The Laurentian Divide or Northern Divide is a continental divide dividing the direction of water flow in eastern and southern Canada and the northern Midwestern United States. Water north of the height of land flows to the Arctic Ocean by rivers to Hudson Bay or directly to the Arctic. Water south of the divide makes its way to the Atlantic Ocean by a variety of streams, including the Great Lakes and Saint Lawrence River to the east, and the Mississippi River to the Gulf of Mexico to the south. Some sources consider Hudson Bay to be part of the Atlantic Ocean, not the Arctic, which would make the Laurentian Divide a lesser divide between the seas of one ocean.[1][2]
On the north and east, the divide's terminus is at Cape Chidley's Killiniq Island, on the Labrador Sea where that sea, part of the Atlantic Ocean, meets Hudson Strait, which connects to Hudson Bay in the Arctic Ocean.
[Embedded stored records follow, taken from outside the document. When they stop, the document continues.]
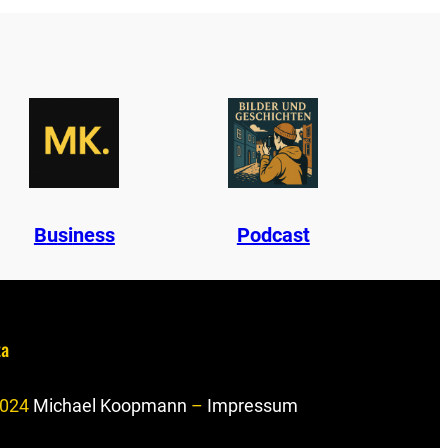
B
u
s
i
n
e
s
s
Podcast
ta
024
Michael Koopmann
–
Impressum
It cuts through eastern Canada, dips into the United States, and re-enters Canada before terminating in the Rocky Mountains in the western United States.
On Killiniq Island, the divide forms the boundary between Labrador and Nunavut, then a good portion of the Labrador-Quebec border. It turns west to cross central Quebec and Ontario; it marks the original northern boundary that both provinces held at the time of Confederation in 1867, although both have since expanded significantly northward. Waters east and south of the divide flow into the Labrador Sea, the Gulf of St. Lawrence, or the Saint Lawrence River and the Great Lakes which are drained by that river.
The divide crosses into the United States in northeast Minnesota at the Height of Land Portage. Near Hibbing it forms a three-way divide at the Hill of Three Waters ()[3][4][5] where the watersheds of the St. Lawrence and the Mississippi River systems meet with the Hudson Bay basin. It crosses to the extreme northeast corner of South Dakota and passes through North Dakota[6] to that state's northwestern corner. The U.S. sections of the divide separate the watersheds of the Rainy River and Red River of the North from the basins of the Mississippi and Missouri Rivers. The divide formed the northern boundary of the United States' Louisiana Purchase.
The divide crosses the southern parts of Saskatchewan and Alberta before dropping back into the United States where it meets the Great Divide at Triple Divide Peak in Glacier National Park in Montana. The Laurentian Divide's western terminus is here, but the watershed boundaries continue. The Arctic watershed's limit follows the Great Divide running north, forming part of the Alberta-B.C. border, entering the interiors of B.C. and Yukon, forming two segments of the Yukon-Northwest Territories border, eventually crossing into northern Alaska, through to that state's Lisburne Peninsula and the sea.